To clarify something I was thinking and others may already be thinking anyway, Whitman’s reliance on the reader is, I think, less in-your-face than Eliot (or other you-employing writers), which is really liberating as well as creepy and probably contrived. While I have minimal experience with any literature before Romanticism, my very vague and generalized sense of earlier literature is that it had strict forms (the many kinds of sonnets, villanelles, limericks, whatever) and, I think, those forms ended up doing a lot of work for the reader. Often there was a “right way(s)” to view that literature; the meaning you could/should derive was less open-ended. A simple connection is that the forms of poems (and plays and essays and early novels) echoed the way in which codes of conduct (religious, governmental, social) were already set for the average citizen, who was expected to be docile and passive and follow those codes.

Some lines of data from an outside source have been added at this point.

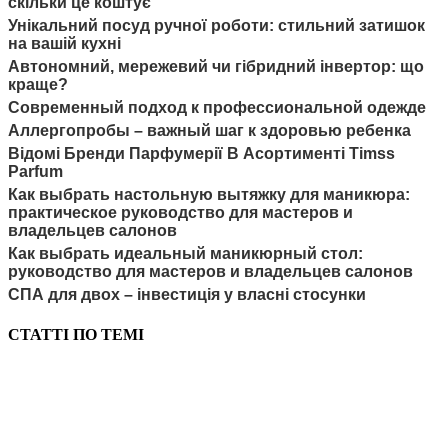
скільки це коштує
Унікальний посуд ручної роботи: стильний затишок
на вашій кухні
Автономний, мережевий чи гібридний інвертор: що
краще?
Современный подход к профессиональной одежде
Аллергопробы – важный шаг к здоровью ребенка
Відомі Бренди Парфумерії В Асортименті Timss
Parfum
Как выбрать настольную вытяжку для маникюра:
практическое руководство для мастеров и
владельцев салонов
Как выбрать идеальный маникюрный стол:
руководство для мастеров и владельцев салонов
СПА для двох – інвестиція у власні стосунки
СТАТТІ ПО ТЕМІ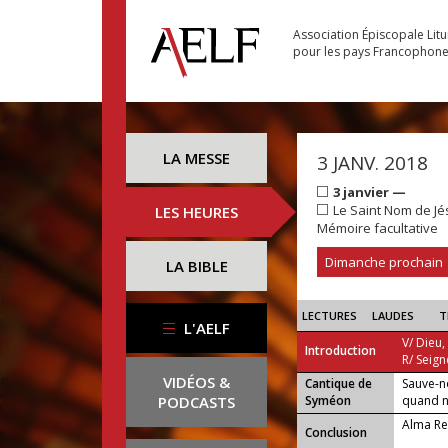
Association Épiscopale Lit
pour les pays Francophon
LA MESSE
3 JANV. 2018
3 janvier —
Le Saint Nom de Jé
LES HEURES
Mémoire facultative
Dimanche prochain
LA BIBLE
LECTURES
LAUDES
T
L'AELF
V/ Dieu,
Introduction
R/ Seign
VIDÉOS &
Cantique de
Sauve-n
...
PODCASTS
Syméon
quand no
Alma Re
Conclusion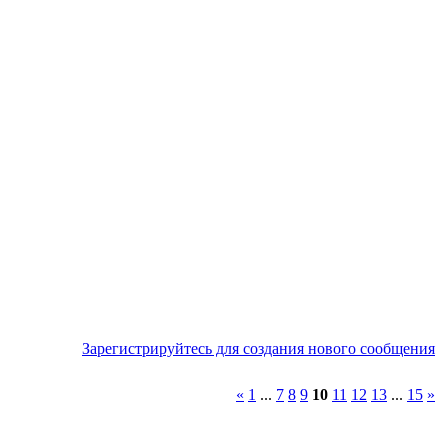
Зарегистрируйтесь для создания нового сообщения
«
1
...
7
8
9
10
11
12
13
...
15
»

Note: I’m NOT trying to say that reading pre-Romantic lit is a passive or easy activity! (I certainly don’t have the authority to say so.) I’m merely suggesting that order was more or less blindly enforced and adhered to until the 18th/19th century (or so) when we see a bunch of social, political, religious, literary, etc. revolutions.

And, in more vague and possibly timeless terms, around the time we now view as the emergence of Romanticism, people were, in great numbers, questioning what was formerly unquestioned. As Christians were starting to believe that they could find God in active ways (exploring nature, raising a child) as opposed to strictly in church or in the Bible, Whitman, among other authors, fell in line with that trend and compelled readers to do it with his literature. He says in Democratic Vistas, “ . . . the reader is to do something for himself, must be on the alert, must himself or herself construct indeed the poem, argument, history, metaphysical essay–the text furnishing the hints, the clue, the start or frame-work. Not the book needs so much to be the complete thing, but the reader of the book does” (1017, my emphasis).

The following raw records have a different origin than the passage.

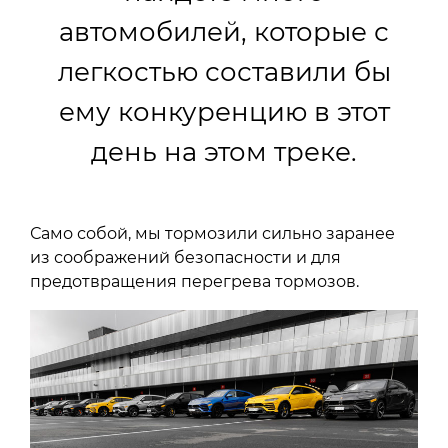
автомобилей, которые с
легкостью составили бы
ему конкуренцию в этот
день на этом треке.
Само собой, мы тормозили сильно заранее
из соображений безопасности и для
предотвращения перегрева тормозов.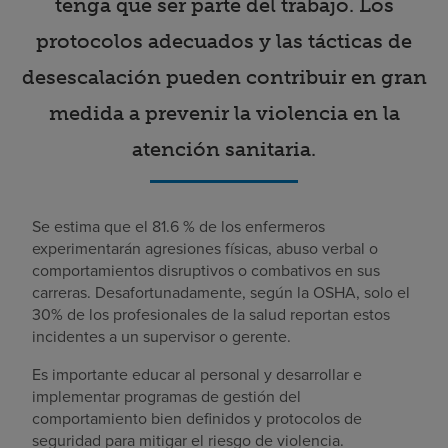
tenga que ser parte del trabajo. Los
protocolos adecuados y las tácticas de
desescalación pueden contribuir en gran
medida a prevenir la violencia en la
atención sanitaria.
Se estima que el 81.6 % de los enfermeros
experimentarán agresiones físicas, abuso verbal o
comportamientos disruptivos o combativos en sus
carreras. Desafortunadamente, según la OSHA, solo el
30% de los profesionales de la salud reportan estos
incidentes a un supervisor o gerente.
Es importante educar al personal y desarrollar e
implementar programas de gestión del
comportamiento bien definidos y protocolos de
seguridad para mitigar el riesgo de violencia.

I had a lot of trouble getting a good grade on a paper on Twelfth Night once, and my diehard-Shakespeare-fan roommate insisted that it was because I see literature as something that doesn’t have to depend on authorial intent, as long as the reader forges some meaningful understanding, but with Shakespeare (and others of his time), that was a lot more valued than perhaps it has been since then.

With that in mind, I’m seeing Whitman as possibly setting the stage for this “gymnast” (1016) reader he references. In the aforementioned 1017 quote, he outright says the literature you read isn’t the be-all-end-all– it just isn’t that monolithic or cut-and-dry. The reader her/himself is the one vested with the power, and to some extent, responsibility, to create meaning. It’s the same worn-out question of if a tree falls in a forest with no people to hear it, does it make a sound? Whitman can write the most brilliant stuff in the world, but what is it worth if we don’t sit here analyzing (or agonizing over) it? He becomes a genius by prompting us to have these discussions, discussions that at times center around him as a person, and at times push us to go in myriad fascinating directions.

So, the fact that Whitman claims the literature itself is less important than the reader’s subsequent thoughts and actions both enables us to find/create the unprecedented American identity, AND it creepily retains the title as impetus for such discoveries/creations. Maybe it even compels us to say, “What are you talking about, Whitman? Of course your books are magnificent and more powerful than my measly thoughts.” I think that duality (multiplicity . . . ) makes him use the reader in a unique way. I love T. S. Eliot, I really do, but he almost pales in comparison when he says, “Let us go then, you and I.” It’s like, thanks, dude, you recognize I as a reader exist and then string me along to these really stress-inducing streets, when Whitman places his own text secondary to any impending thoughts or actions of my own. I just can’t stop thinking about how Whitman’s statement simultaneously opens up these huge avenues of possibility for ANY reader of his work (how democratic!) and places himself as a part of all I do, say, and think (how Big Brother!). (And how brilliant.)